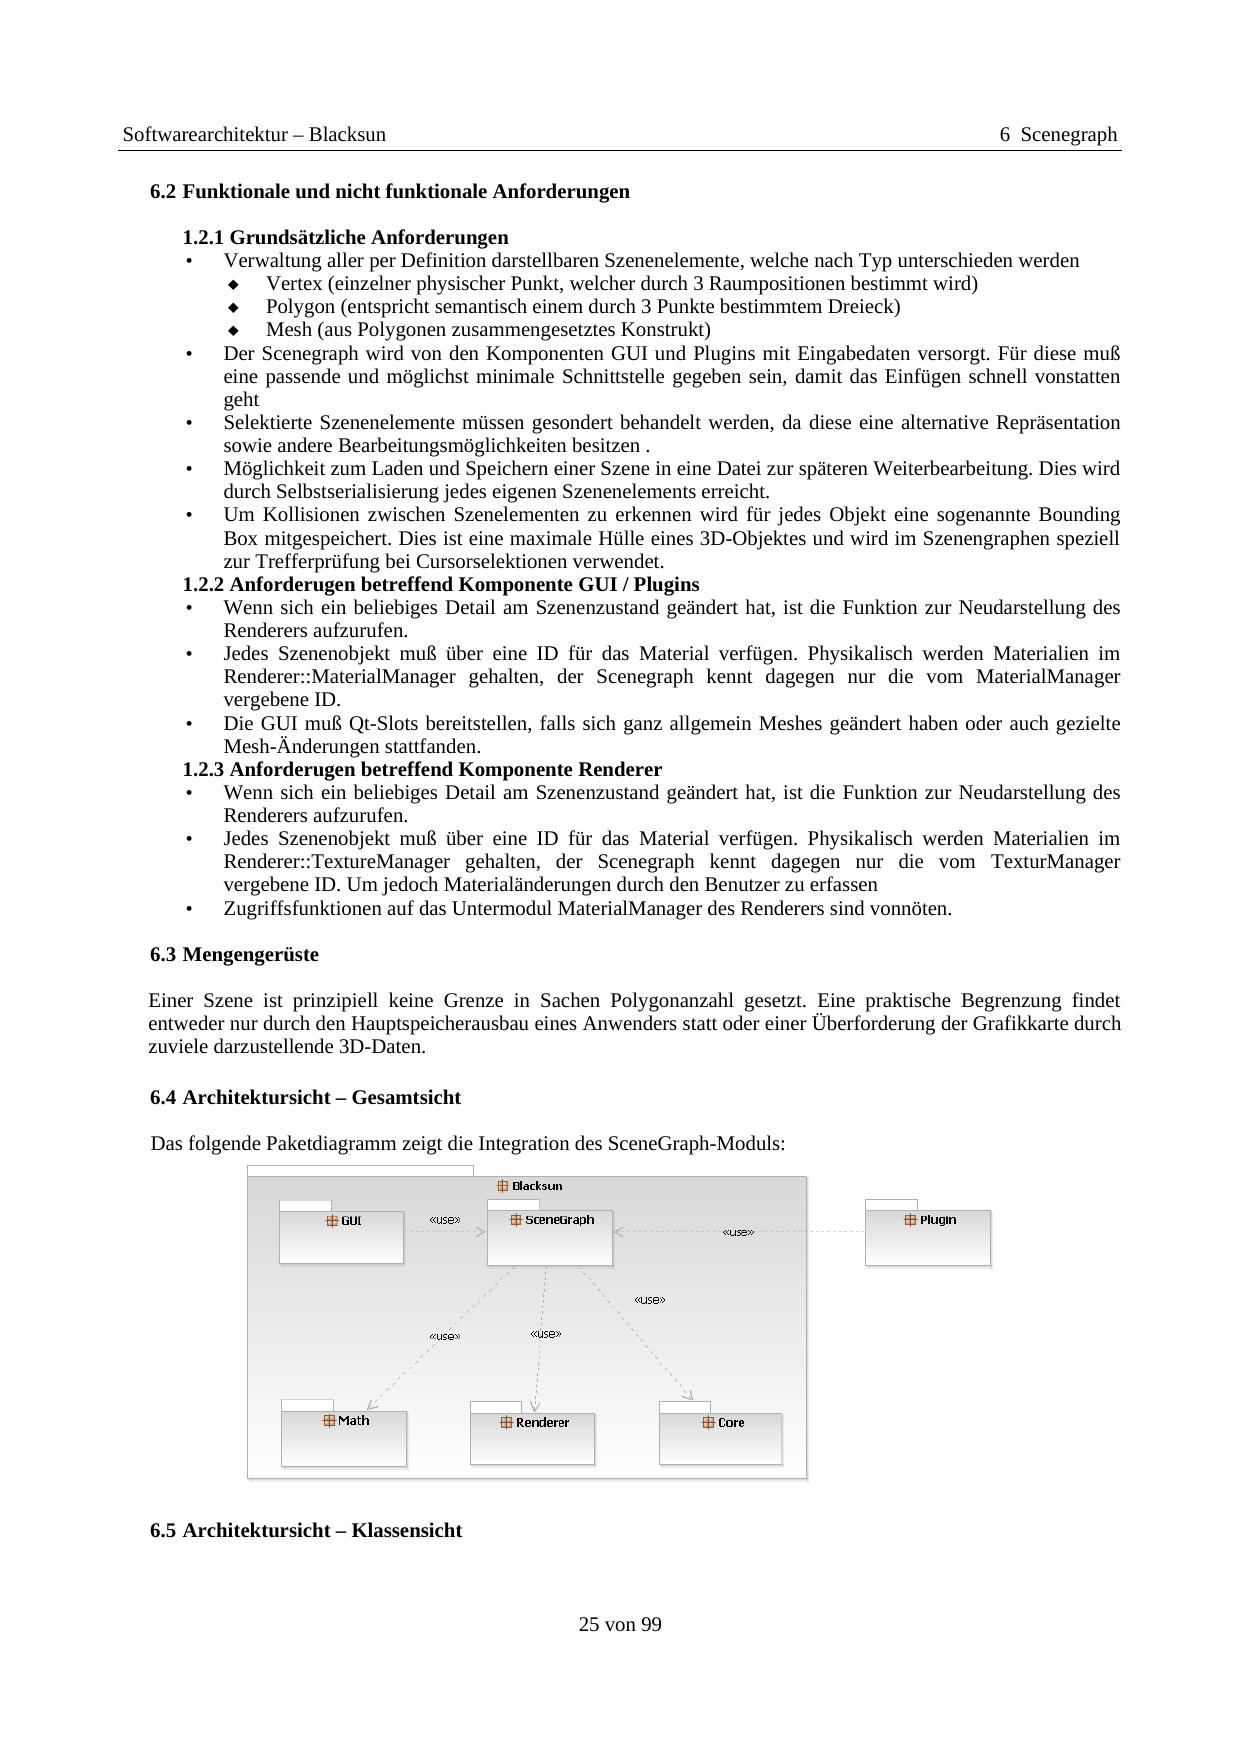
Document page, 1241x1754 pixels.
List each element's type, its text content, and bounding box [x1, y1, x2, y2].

list Möglichkeit zum Laden und Speichern einer Szene in eine Datei zur späteren Weiterbearbeitung. Dies wird durch Selbstserialisierung jedes eigenen Szenenelements erreicht. [186, 457, 1122, 503]
list Mesh (aus Polygonen zusammengesetztes Konstrukt) [228, 318, 1122, 341]
list Polygon (entspricht semantisch einem durch 3 Punkte bestimmtem Dreieck) [228, 295, 1122, 318]
list Jedes Szenenobjekt muß über eine ID für das Material verfügen. Physikalisch werden Materialien im Renderer::MaterialManager gehalten, der Scenegraph kennt dagegen nur die vom MaterialManager vergebene ID. [186, 642, 1122, 711]
subtitle Mengengerüste [145, 943, 1122, 966]
list Verwaltung aller per Definition darstellbaren Szenenelemente, welche nach Typ unterschieden werden [186, 249, 1122, 272]
subtitle Architektursicht – Klassensicht [145, 1518, 1122, 1542]
list Um Kollisionen zwischen Szenelementen zu erkennen wird für jedes Objekt eine sogenannte Bounding Box mitgespeichert. Dies ist eine maximale Hülle eines 3D-Objektes und wird im Szenengraphen speziell zur Trefferprüfung bei Cursorselektionen verwendet. [186, 503, 1122, 573]
subtitle Anforderugen betreffend Komponente GUI / Plugins [177, 573, 1122, 596]
subtitle Funktionale und nicht funktionale Anforderungen [145, 179, 1122, 203]
list Die GUI muß Qt-Slots bereitstellen, falls sich ganz allgemein Meshes geändert haben oder auch gezielte Mesh-Änderungen stattfanden. [186, 711, 1122, 758]
subtitle Anforderugen betreffend Komponente Renderer [177, 758, 1122, 781]
subtitle Architektursicht – Gesamtsicht [145, 1086, 1122, 1109]
list Der Scenegraph wird von den Komponenten GUI und Plugins mit Eingabedaten versorgt. Für diese muß eine passende und möglichst minimale Schnittstelle gegeben sein, damit das Einfügen schnell vonstatten geht [186, 341, 1122, 411]
list Zugriffsfunktionen auf das Untermodul MaterialManager des Renderers sind vonnöten. [186, 896, 1122, 919]
list Selektierte Szenenelemente müssen gesondert behandelt werden, da diese eine alternative Repräsentation sowie andere Bearbeitungsmöglichkeiten besitzen . [186, 411, 1122, 457]
text Das folgende Paketdiagramm zeigt die Integration des SceneGraph-Moduls: [150, 1132, 1122, 1155]
list Wenn sich ein beliebiges Detail am Szenenzustand geändert hat, ist die Funktion zur Neudarstellung des Renderers aufzurufen. [186, 781, 1122, 827]
list Vertex (einzelner physischer Punkt, welcher durch 3 Raumpositionen bestimmt wird) [228, 272, 1122, 295]
picture [237, 1155, 1003, 1491]
subtitle Grundsätzliche Anforderungen [177, 226, 1122, 249]
list Jedes Szenenobjekt muß über eine ID für das Material verfügen. Physikalisch werden Materialien im Renderer::TextureManager gehalten, der Scenegraph kennt dagegen nur die vom TexturManager vergebene ID. Um jedoch Materialänderungen durch den Benutzer zu erfassen [186, 827, 1122, 896]
text Einer Szene ist prinzipiell keine Grenze in Sachen Polygonanzahl gesetzt. Eine praktische Begrenzung findet entweder nur durch den Hauptspeicherausbau eines Anwenders statt oder einer Überforderung der Grafikkarte durch zuviele darzustellende 3D-Daten. [148, 989, 1122, 1058]
list Wenn sich ein beliebiges Detail am Szenenzustand geändert hat, ist die Funktion zur Neudarstellung des Renderers aufzurufen. [186, 596, 1122, 642]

## [Problem details]
Extract every line of the data above word for word, but leave out the pictures.

## [Full response]
Document page, 1241x1754 pixels.
List each element's type, its text content, and bounding box [x1, y1, x2, y2].

list Möglichkeit zum Laden und Speichern einer Szene in eine Datei zur späteren Weiterbearbeitung. Dies wird durch Selbstserialisierung jedes eigenen Szenenelements erreicht. [186, 457, 1122, 503]
list Mesh (aus Polygonen zusammengesetztes Konstrukt) [228, 318, 1122, 341]
list Polygon (entspricht semantisch einem durch 3 Punkte bestimmtem Dreieck) [228, 295, 1122, 318]
list Jedes Szenenobjekt muß über eine ID für das Material verfügen. Physikalisch werden Materialien im Renderer::MaterialManager gehalten, der Scenegraph kennt dagegen nur die vom MaterialManager vergebene ID. [186, 642, 1122, 711]
subtitle Mengengerüste [145, 943, 1122, 966]
list Verwaltung aller per Definition darstellbaren Szenenelemente, welche nach Typ unterschieden werden [186, 249, 1122, 272]
subtitle Architektursicht – Klassensicht [145, 1518, 1122, 1542]
list Um Kollisionen zwischen Szenelementen zu erkennen wird für jedes Objekt eine sogenannte Bounding Box mitgespeichert. Dies ist eine maximale Hülle eines 3D-Objektes und wird im Szenengraphen speziell zur Trefferprüfung bei Cursorselektionen verwendet. [186, 503, 1122, 573]
subtitle Anforderugen betreffend Komponente GUI / Plugins [177, 573, 1122, 596]
subtitle Funktionale und nicht funktionale Anforderungen [145, 179, 1122, 203]
list Die GUI muß Qt-Slots bereitstellen, falls sich ganz allgemein Meshes geändert haben oder auch gezielte Mesh-Änderungen stattfanden. [186, 711, 1122, 758]
subtitle Anforderugen betreffend Komponente Renderer [177, 758, 1122, 781]
subtitle Architektursicht – Gesamtsicht [145, 1086, 1122, 1109]
list Der Scenegraph wird von den Komponenten GUI und Plugins mit Eingabedaten versorgt. Für diese muß eine passende und möglichst minimale Schnittstelle gegeben sein, damit das Einfügen schnell vonstatten geht [186, 341, 1122, 411]
list Zugriffsfunktionen auf das Untermodul MaterialManager des Renderers sind vonnöten. [186, 896, 1122, 919]
list Selektierte Szenenelemente müssen gesondert behandelt werden, da diese eine alternative Repräsentation sowie andere Bearbeitungsmöglichkeiten besitzen . [186, 411, 1122, 457]
text Das folgende Paketdiagramm zeigt die Integration des SceneGraph-Moduls: [150, 1132, 1122, 1155]
list Wenn sich ein beliebiges Detail am Szenenzustand geändert hat, ist die Funktion zur Neudarstellung des Renderers aufzurufen. [186, 781, 1122, 827]
list Vertex (einzelner physischer Punkt, welcher durch 3 Raumpositionen bestimmt wird) [228, 272, 1122, 295]
picture [237, 1155, 1003, 1491]
subtitle Grundsätzliche Anforderungen [177, 226, 1122, 249]
list Jedes Szenenobjekt muß über eine ID für das Material verfügen. Physikalisch werden Materialien im Renderer::TextureManager gehalten, der Scenegraph kennt dagegen nur die vom TexturManager vergebene ID. Um jedoch Materialänderungen durch den Benutzer zu erfassen [186, 827, 1122, 896]
text Einer Szene ist prinzipiell keine Grenze in Sachen Polygonanzahl gesetzt. Eine praktische Begrenzung findet entweder nur durch den Hauptspeicherausbau eines Anwenders statt oder einer Überforderung der Grafikkarte durch zuviele darzustellende 3D-Daten. [148, 989, 1122, 1058]
list Wenn sich ein beliebiges Detail am Szenenzustand geändert hat, ist die Funktion zur Neudarstellung des Renderers aufzurufen. [186, 596, 1122, 642]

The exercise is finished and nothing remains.